Scientists Solve Mystery Behind Antarctica's Blood Falls

Century-old mystery of Antarctica's Blood Falls SOLVED

When Antarctic explorers first discovered a cliff stained with blood-red water in 1911, they assumed that red-hued algae were responsible for the colour. The place quickly became known as Blood Falls, although it turned out to be neither blood nor algae.

In fact, Blood Falls is the result of slowly oozing, iron-rich saltwater that oxidises in contact with air, just like rust. The water is so salty, it's more accurately described as brine. And now geologists have finally figured out where all that brine is coming from.

A new study led by researchers from the University of Alaska Fairbanks has outlined the path the red brine takes to escape from underneath a glacier that's at least 1.5 million years old.

Blood Falls is located at the northern end of Taylor Glacier, which stretches over 100 kilometres (62 miles) through the Transantarctic Mountains.

When Taylor Glacier was extending across the icy continent a million years ago, it trapped a small saltwater lake under countless layers of snow and ice. The saltwater became more and more concentrated, until the brine was too salty to freeze at regular temperatures.

That subglacial brine lake has been scraping iron from the underlying bedrock, giving it its signature rusty colour once it reaches the outside world. But that path to the outside had remained a mystery until now.

Scientists Solve Mystery Behind Antarctica's Blood Falls
Blood Falls in Antarctica

To understand where he brine is coming from and how it's oozing out of the fissure in the glacier, the team used a radar method called radio-echo sounding (RES), which is commonly used for investigating glaciers.

"The salts in the brine made this discovery possible by amplifying contrast with the fresh glacier ice," says lead researcher Jessica Badgeley from Colorado College.

The team moved the antennae of the RES radar across the glacier in a grid pattern, revealing a picture of what lay beneath the ice, much like the way bats use echolocation to detect their surroundings.

As it turns out, Taylor Glacier is hiding a network of crevasses where the brine is injected into the ice under immense pressure.
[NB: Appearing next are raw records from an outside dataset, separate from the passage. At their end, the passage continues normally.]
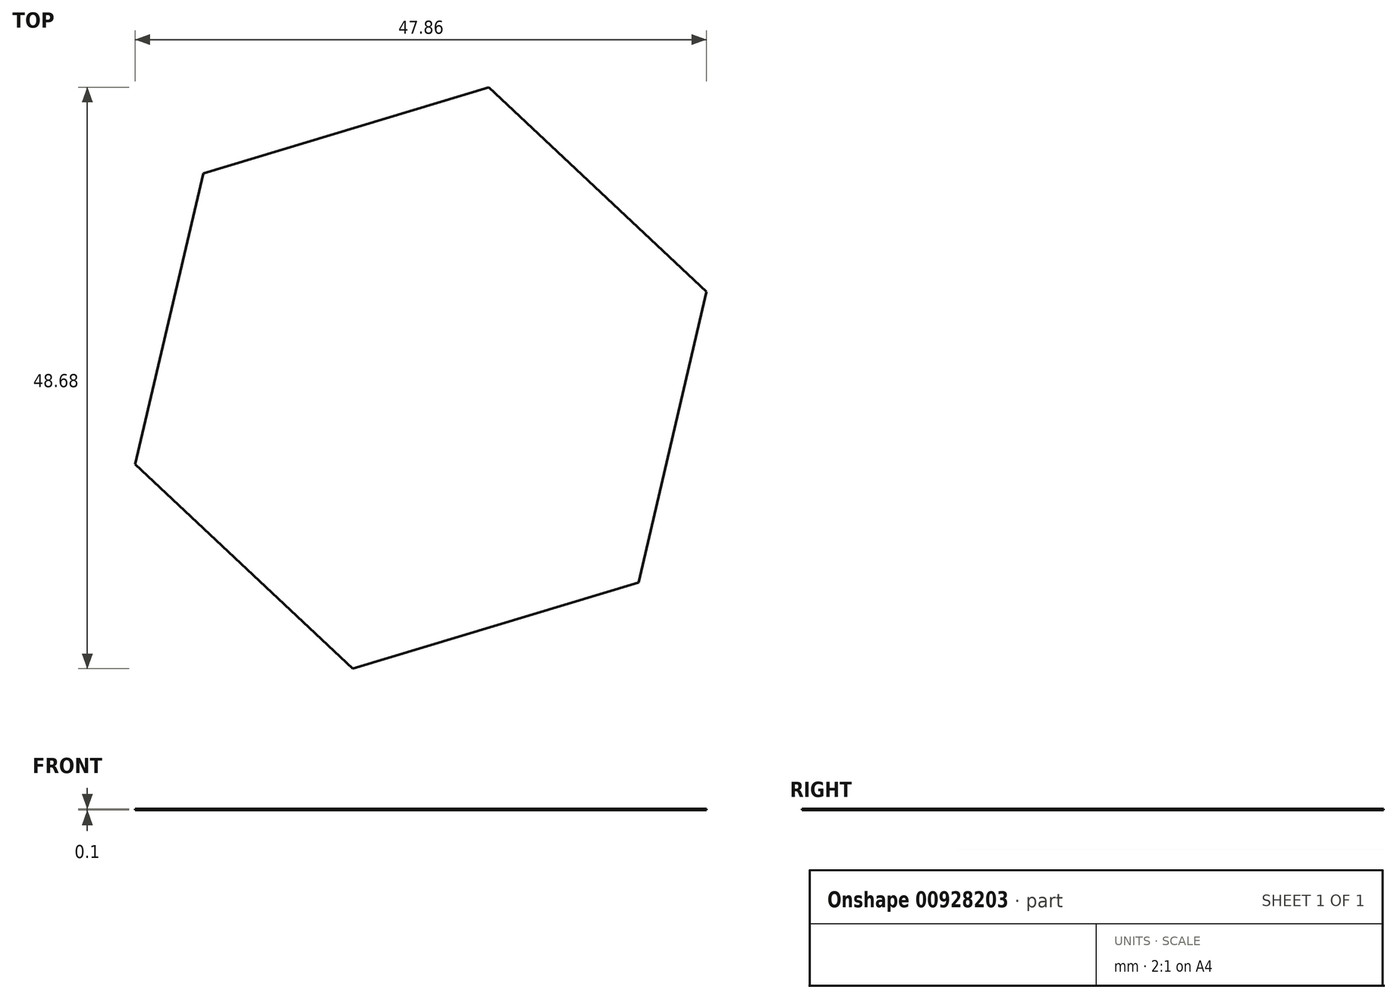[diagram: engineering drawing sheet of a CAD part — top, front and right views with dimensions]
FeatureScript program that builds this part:
annotation { "Feature Type Name" : "Feature", "Feature Type Description" : "" }
export const myFeature = defineFeature(function(context is Context, id is Id, definition is map)
    precondition{}
    {
        {
            var Q0;
            Q0=qCreatedBy(makeId("Top.planeOp"),FACE);
            var sketch = newSketch(context, id + "F0", { "sketchPlane" : qUnion([Q0])});
            skCircle(sketch, "E0.cCircle", {"center": v(0, 0) * mm, "radius": 21.65 * mm, "construction": true});
            skLineSegment(sketch, "E0.0", {"start": v(18.22, -17.11) * mm, "end": v(-5.71, -24.34) * mm});
            skLineSegment(sketch, "E0.1", {"start": v(-5.71, -24.34) * mm, "end": v(-23.93, -7.22) * mm});
            skLineSegment(sketch, "E0.2", {"start": v(-23.93, -7.22) * mm, "end": v(-18.22, 17.11) * mm});
            skLineSegment(sketch, "E0.3", {"start": v(-18.22, 17.11) * mm, "end": v(5.71, 24.34) * mm});
            skLineSegment(sketch, "E0.4", {"start": v(5.71, 24.34) * mm, "end": v(23.93, 7.22) * mm});
            skLineSegment(sketch, "E0.5", {"start": v(23.93, 7.22) * mm, "end": v(18.22, -17.11) * mm});
            skPoint(sketch, "E0.0.midPoint", {"position": v(6.26, -20.73) * mm});
            skSolve(sketch);
        }
        {
            var Q0;
            Q0=makeQuery(id+"F0.imprint","IMPRINT",FACE,{"disambiguationData":[TD([[makeQuery(id+"F0.imprint","IMPRINT",EDGE,{"derivedFrom":sQuery(id+"F0.wireOp",EDGE,"E0.0")}),-1.0]])]});
            extrude(context, id + "F1", {"entities" : qUnion([Q0]), "depth" : 0.1 * mm, "offsetDistance" : 25 * mm});
        }
    });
The team then tracked the 300-metre (985-foot) path the brine takes through these pressurised channels until it reaches the top of Blood Falls.

Their finding also finally explains how liquid water - even if it's super-salty - can flow through an extremely cold glacier.
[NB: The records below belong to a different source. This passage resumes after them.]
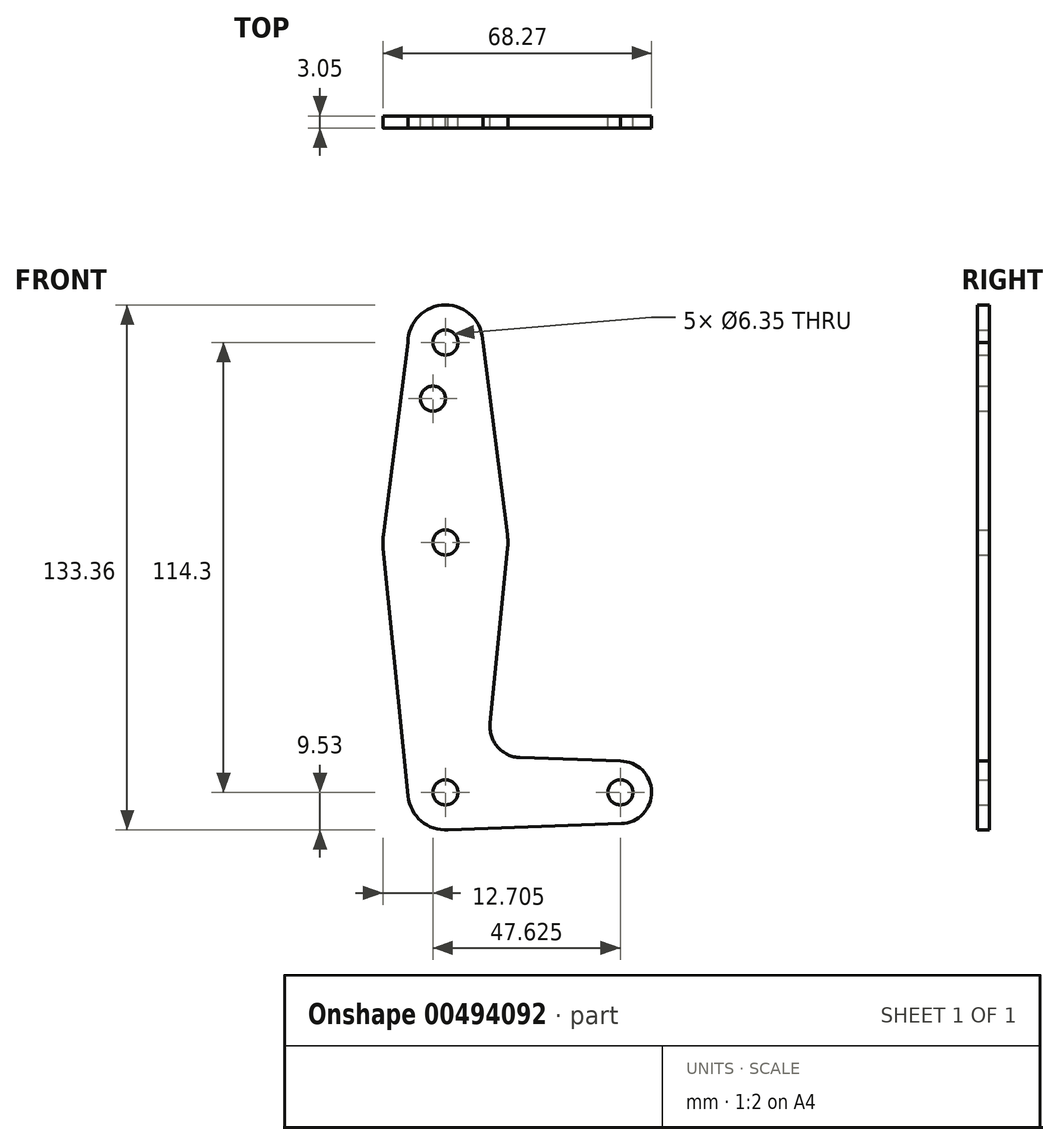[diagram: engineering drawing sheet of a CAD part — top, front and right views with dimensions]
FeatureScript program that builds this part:
annotation { "Feature Type Name" : "Feature", "Feature Type Description" : "" }
export const myFeature = defineFeature(function(context is Context, id is Id, definition is map)
    precondition{}
    {
        {
            var Q0;
            Q0=qCreatedBy(makeId("Front.planeOp"),FACE);
            var sketch = newSketch(context, id + "F0", { "sketchPlane" : qUnion([Q0])});
            skLineSegment(sketch, "E0", {"start": v(0, 114.3) * mm, "end": v(0, 0) * mm, "construction": true});
            skLineSegment(sketch, "E1", {"start": v(0, 0) * mm, "end": v(44.45, 0) * mm, "construction": true});
            skCircle(sketch, "E2", {"center": v(0, 114.3) * mm, "radius": 9.53 * mm});
            skCircle(sketch, "E3", {"center": v(0, 0) * mm, "radius": 9.53 * mm});
            skCircle(sketch, "E4", {"center": v(44.45, 0) * mm, "radius": 7.94 * mm});
            skCircle(sketch, "E5", {"center": v(0, 63.5) * mm, "radius": 15.88 * mm});
            skLineSegment(sketch, "E6", {"start": v(9.53, 114.3) * mm, "end": v(15.75, 65.5) * mm});
            skLineSegment(sketch, "E7", {"start": v(-9.52, 114.3) * mm, "end": v(-15.75, 65.5) * mm});
            skLineSegment(sketch, "E8", {"start": v(18.97, 8.85) * mm, "end": v(44.45, 7.94) * mm});
            skLineSegment(sketch, "E9", {"start": v(0, -9.53) * mm, "end": v(44.73, -7.93) * mm});
            skLineSegment(sketch, "E10", {"start": v(15.8, 61.91) * mm, "end": v(11.34, 17.59) * mm});
            skLineSegment(sketch, "E11", {"start": v(-15.8, 61.91) * mm, "end": v(-9.48, -0.95) * mm});
            skCircle(sketch, "E12", {"center": v(0, 114.3) * mm, "radius": 3.18 * mm});
            skCircle(sketch, "E13", {"center": v(0, 63.5) * mm, "radius": 3.18 * mm});
            skCircle(sketch, "E14", {"center": v(0, 0) * mm, "radius": 3.18 * mm});
            skCircle(sketch, "E15", {"center": v(44.45, 0) * mm, "radius": 3.18 * mm});
            skCircle(sketch, "E16", {"center": v(-3.17, 100.03) * mm, "radius": 3.18 * mm});
            skArc(sketch, "E17.filletArc", {"start": v(11.34, 17.59) * mm, "mid": v(13.26, 11.57) * mm, "end": v(18.97, 8.85) * mm});
            skSolve(sketch);
        }
        {
            var Q0;
            Q0 = qSketchRegion(id + "F0", true);
            extrude(context, id + "F1", {"entities" : qUnion([Q0]), "depth" : 3.05 * mm});
        }
    });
"While it sounds counterintuitive, water releases heat as it freezes, and that heat warms the surrounding colder ice," says one of the team, glaciologist Erin Pettit.

Brine has lower freezing temperatures – and, together with the heat, it helps the movement of the liquid.

"Taylor Glacier is now the coldest known glacier to have persistently flowing water," says Pettit.

This discovery could help researchers find out more about the ecology of the subglacial brine lake, which is not nearly as dead as you might expect.

Previous research has found that the salty brine is actually home to some extremely hardy bacteria. Cut off from the world for thousands of years, these microbes have had nothing to feed on except sulphate, which many bacteria can use for energy.

Trapped beneath the glacier with no light and oxygen, the bacteria started recycling their sulphate supply, reducing it to sulphite – which would react with the high iron content of the water, producing more sulphate for them to feed on.

Scientists think that this surprising adaptation might not even be limited to Taylor Glacier, and is just one example of long-term life surviving trapped under millennia of ice.

Now researchers think that the latest discovery on how the brine forms a path to the freedom of Blood Falls could also give us clues on the evolution of these sturdy microbes.


The findings are published in the Journal of Glaciology.